Before you hire an employment lawyer in Texas, ask one question...
/Before you hire an employment lawyer in Texas, ask one question: Will you actually file suit and litigate this case if we have to?
I spent the early part of my career on the corporate side. Big firms, corporate clients, the whole machine. So when I tell you how an employer decides what your case is worth, I am not guessing. I watched it from the inside for years.
There are two broad kinds of employment lawyer, and they can look identical from the outside. The first works the agency process, sends the employer a demand letter, and waits. If the company offers something, you take it. If not, the relationship quietly ends. Filing suit was never the plan. The second treats the charge and the demand letter as the opening steps of a case built, from day one, to be filed and litigated if the company will not pay fair value short of that.
Neither model is illegal. Neither makes the lawyer a bad person.
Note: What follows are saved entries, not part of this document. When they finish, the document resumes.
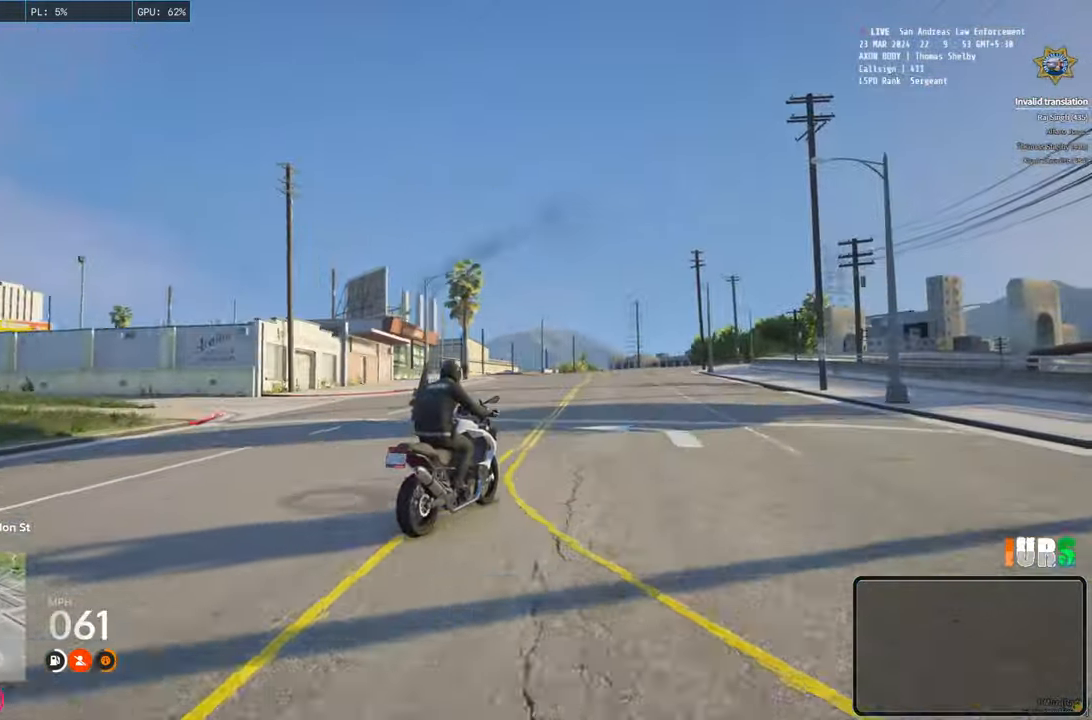
{"keys": ["w"], "events": [[300, "a", "down"], [400, "a", "up"]]}
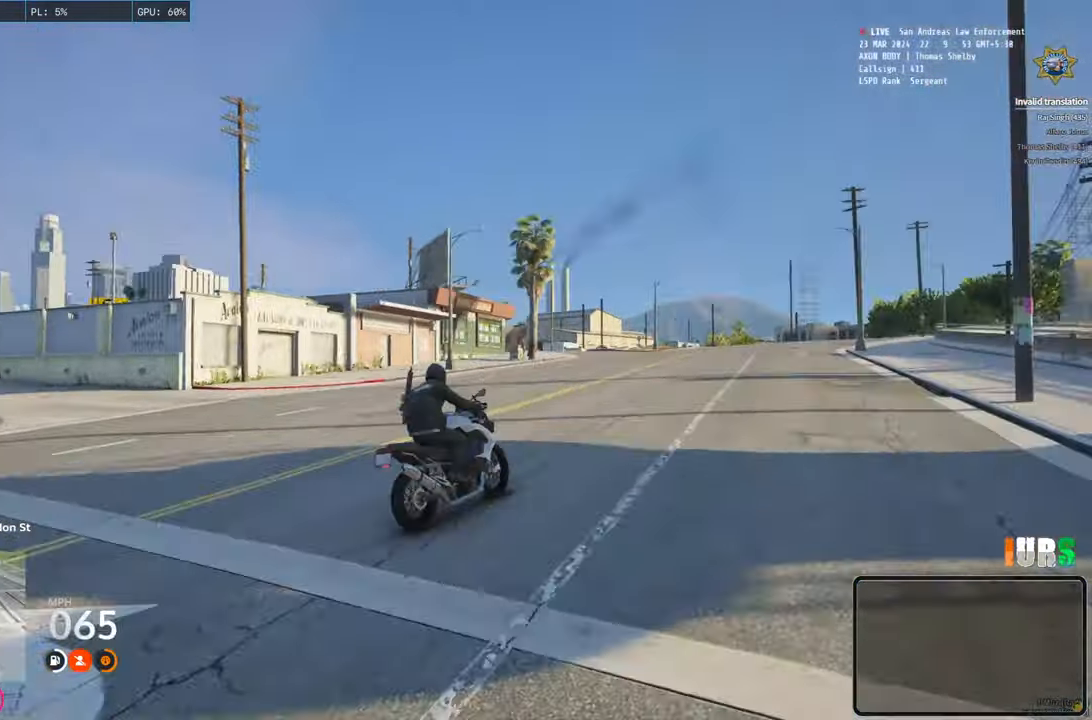
{"keys": ["w"], "events": [[283, "a", "down"], [467, "a", "up"]]}
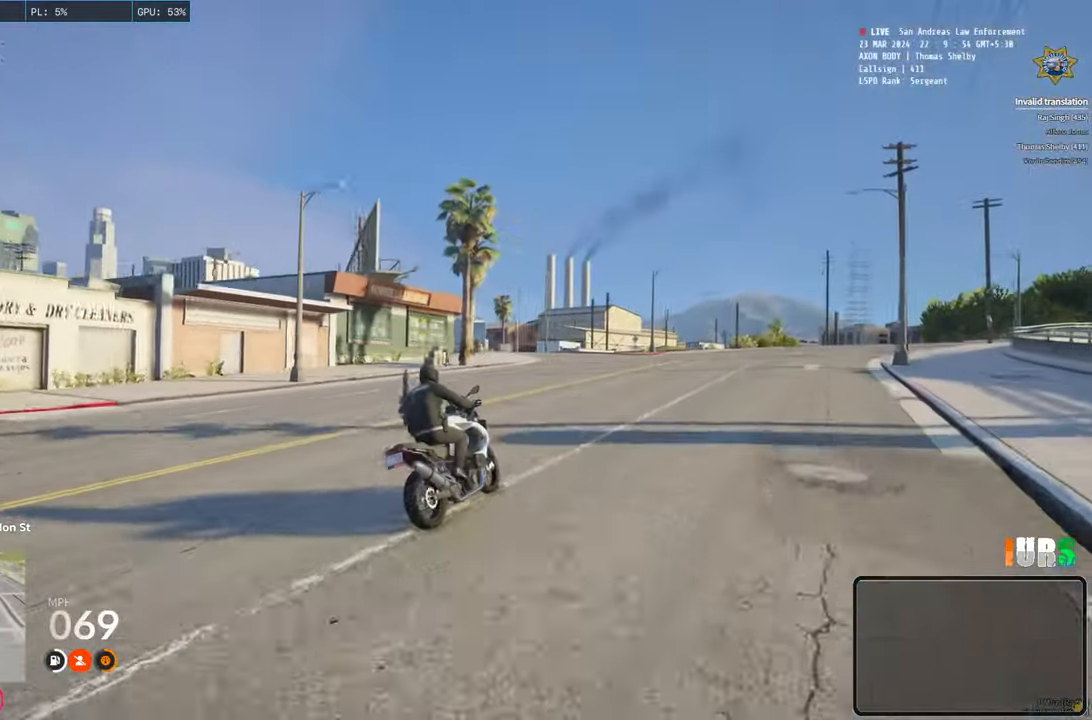
{"keys": ["a", "w"], "events": [[433, "a", "down"]]}
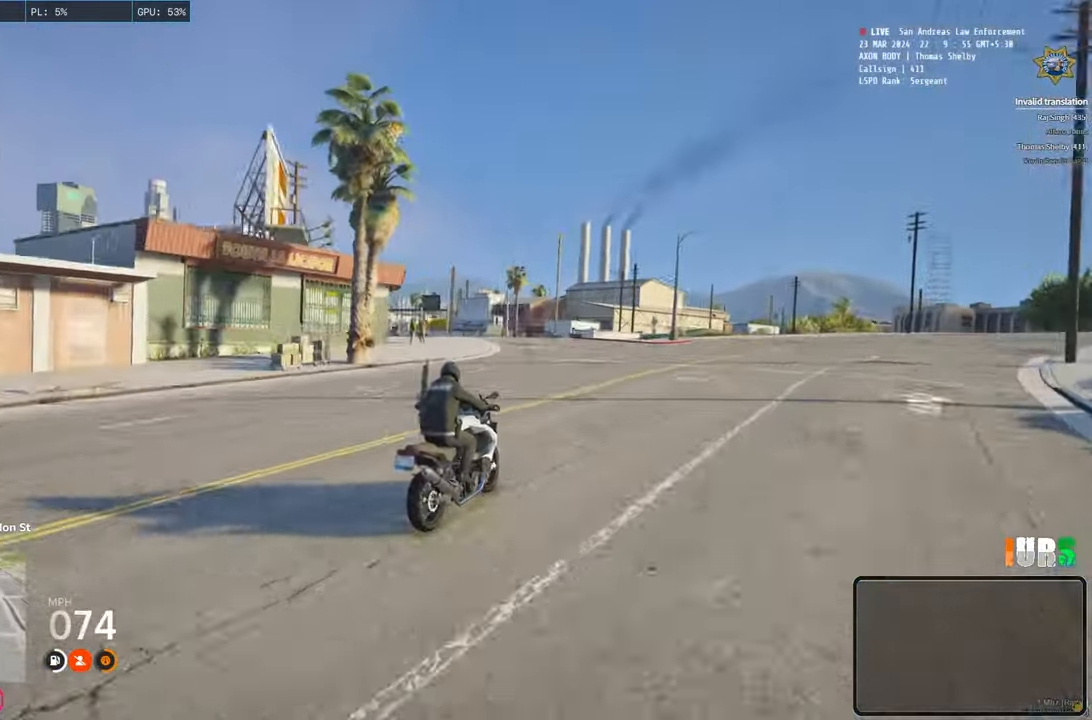
{"keys": ["w"], "events": [[83, "a", "up"], [233, "a", "down"], [383, "a", "up"]]}
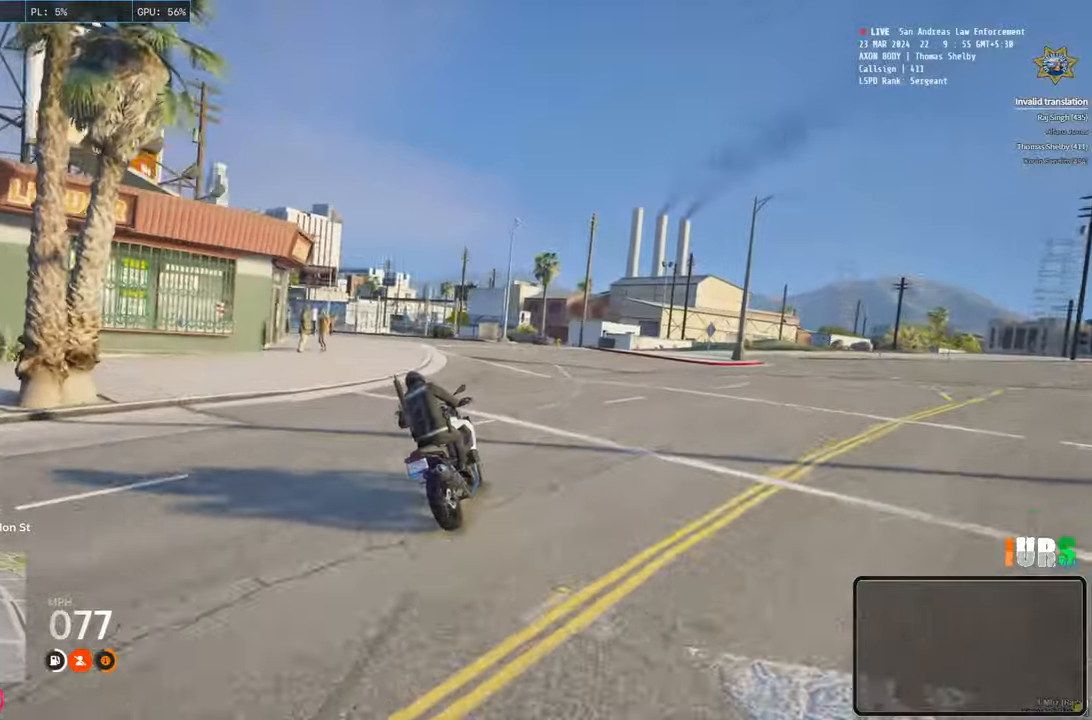
{"keys": ["a", "w"], "events": [[33, "a", "down"], [117, "a", "up"], [283, "a", "down"]]}
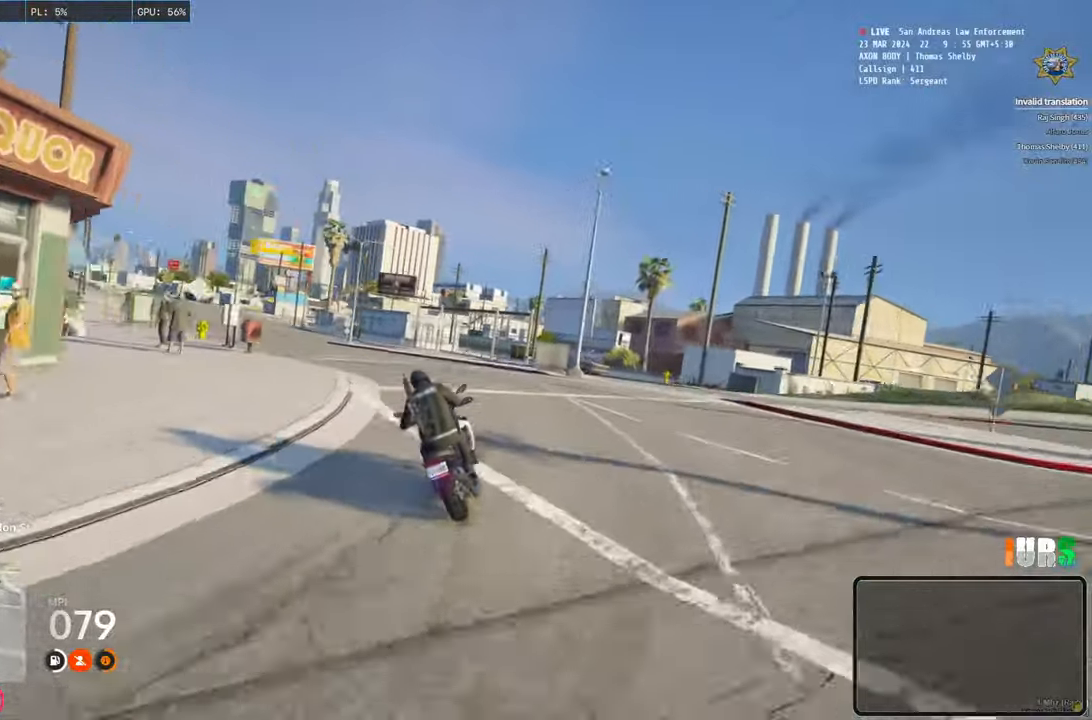
{"keys": ["a", "w"], "events": [[433, "a", "up"], [500, "a", "down"]]}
But they produce very different results, and you deserve to know which one you are hiring.
“A demand letter with no credible lawsuit behind it is a request, not a threat. That is why so many real cases get sold cheap.”
Here is why the demand-letter-only model leaves money on the table. The first question a company's lawyer asks is not whether your claim is valid. It is whether you will actually sue. Defense lawyers see the same names over and over and know which firms litigate and which fold. A demand letter with no credible lawsuit behind it is a request, not a threat, so the case gets sold cheap. Not because it was weak, but because the lawyer was never going to file and the company priced it accordingly.
You generally don't get fair value until a suit is on file and the company has to spend real money to defend it. Once it is filed there is discovery, depositions under oath, and the company paying its own lawyers by the hour for months. The case stops being paper it can ignore and becomes a problem it has to manage.
This matters more in Texas. The state and federal courts here have a long-standing reputation as being hard places to bring a discrimination claim, and summary judgment dismissal is granted against employees more readily here than in other parts of the country. Any honest Texas employment lawyer will tell you that straight. A hostile forum plus a lawyer who will not file compound each other, and you pay for both...or rather you don't get paid.
So ask the question, then listen. A lawyer who litigates will give you a direct answer about cost, risk, and where your case is strong and weak. A lawyer who only sends letters gets vague. The vagueness is the answer.